Food Safety and Quality Control
Supply chains are currently testing digital noses to monitor freshness. A sensor inside a shipping container can detect the specific gas emitted by rotting fruit days before the spoilage is visible.
This reduces food waste significantly. If a distributor knows a shipment of strawberries is about to turn, they can route it to a local grocer immediately rather than sending it on a three-day cross-country trip.
Pest Control
Insects rely heavily on smell to find mates and food. Startups are using digital olfaction to analyze the pheromones of specific pests. By synthesizing these pheromones, they can create traps that attract only the target species (like mosquitoes or crop-destroying moths) without using toxic pesticides that harm bees or other beneficial insects.
The Challenges Ahead
Despite the rapid progress, digitizing smell remains difficult. The primary challenge is the sheer complexity of the real world. A cup of coffee does not emit a single molecule; it emits hundreds of different compounds that mix in the air.
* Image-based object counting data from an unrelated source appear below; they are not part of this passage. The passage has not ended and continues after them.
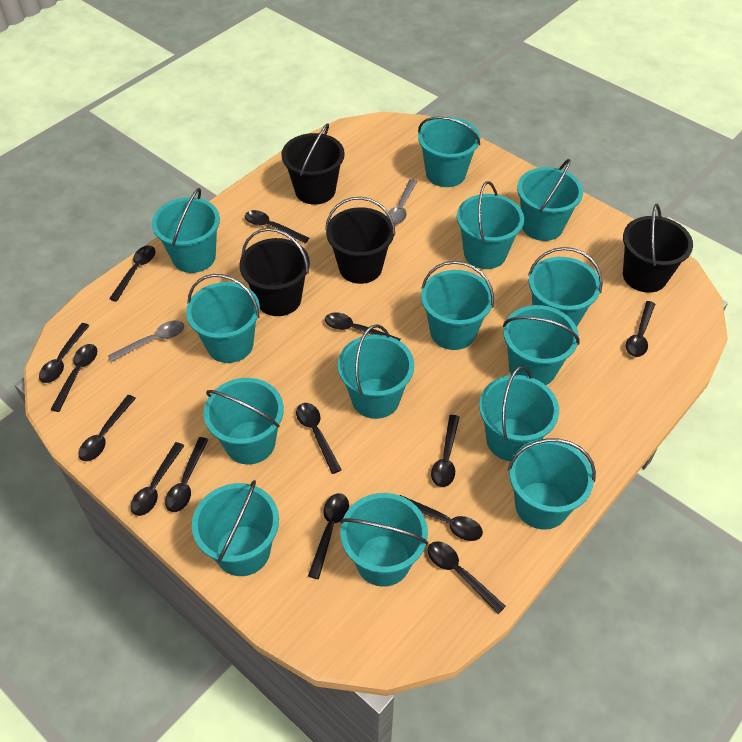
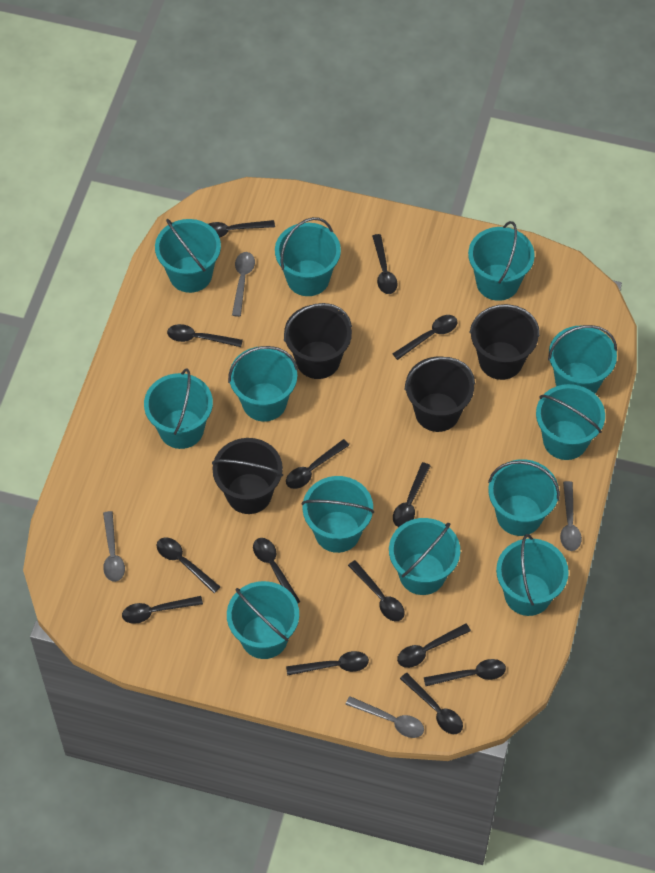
grey spoon: [108,320,184,362] [387,179,417,225] = 2 -> [103,511,125,582] [232,252,255,317] [345,696,424,738] [560,481,582,551] = 4
turquoise bucket: [152,188,220,273] [186,274,260,363] [192,480,279,576] [204,378,284,465] [338,324,414,419] [340,493,428,587] [418,116,480,187] [421,261,494,350] [457,181,524,269] [479,366,559,461] [503,305,579,385] [508,438,596,530] [517,159,583,241] [528,247,603,327] = 14 -> [144,368,213,449] [155,219,221,293] [227,581,299,659] [228,346,298,422] [275,217,341,296] [301,476,374,553] [389,518,460,595] [468,221,535,301] [488,459,560,536] [496,534,569,616] [536,384,605,460] [548,325,617,394] = 12

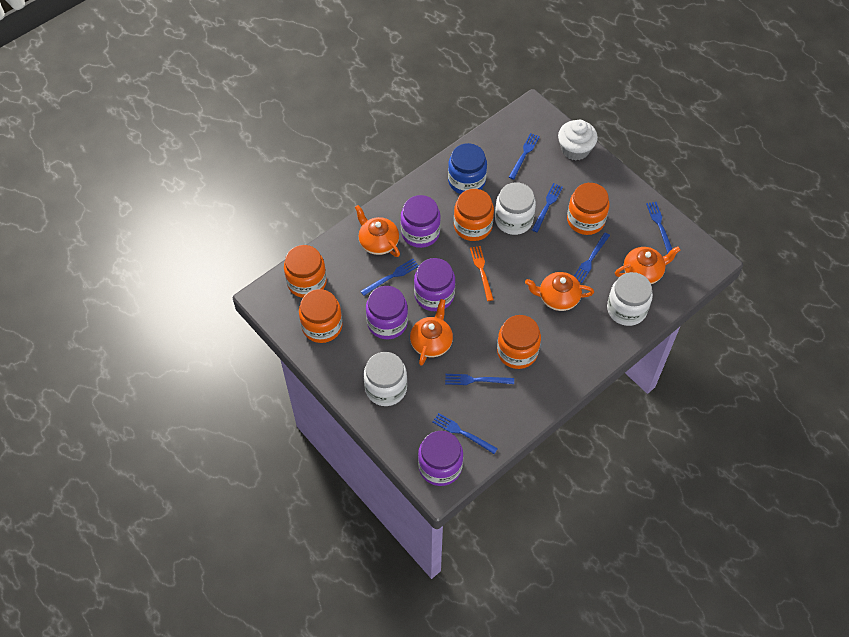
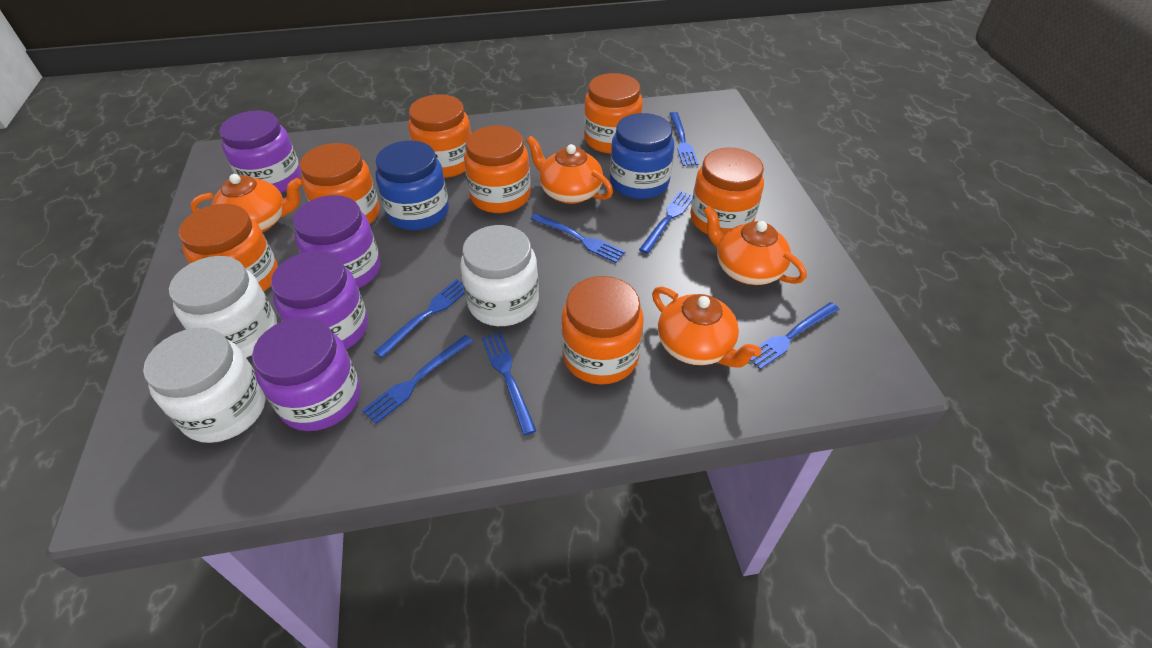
blue jar: [448,143,487,194] = 1 -> [376,140,449,230] [610,113,674,199] = 2
orange fork: [470,246,494,301] = 1 -> none = 0
orange jar: [284,245,327,298] [299,289,343,343] [454,189,494,241] [497,315,541,369] [567,183,610,235] = 5 -> [179,204,278,292] [300,143,380,224] [408,94,471,178] [464,125,531,213] [561,276,644,384] [584,73,643,154] [690,148,764,235] = 7
white cupcake: [558,120,598,161] = 1 -> none = 0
Separating background noise (like pollution or perfume) from the target smell (like a gas leak) requires incredibly sophisticated filtering. Furthermore, “smell” is subjective. Cultural background and genetics influence how humans perceive odors. For example, cilantro smells like soap to a percentage of the population due to a genetic variant. Teaching an AI to account for these human variances is the next hurdle for the industry.
Frequently Asked Questions
Can we transmit smells over the internet yet? Not yet. While we can send the data for a smell, the receiving user needs a device capable of synthesizing chemicals to recreate it. “Smell synthesizers” exist as prototypes, but they are bulky, expensive, and limited to the chemical cartridges they hold.
How accurate are digital noses compared to dogs? Dogs are still the gold standard for sensitivity. A dog’s nose has roughly 300 million scent receptors, whereas human noses have about 6 million. However, digital noses are becoming more consistent. A dog gets tired or distracted; a sensor does not.
Is digital smell technology expensive? High-end industrial sensors like those from Aryballe are expensive and intended for corporate use. However, the goal for companies like Osmo and various sensor manufacturers is to miniaturize the technology so it can eventually be integrated into smartphones or smart home devices.
What is the “Principal Odor Map”? It is a machine learning model that organizes molecules based on their scent properties. It allows scientists to predict how a molecule will smell based on its atomic structure, similar to how a color wheel organizes light frequencies.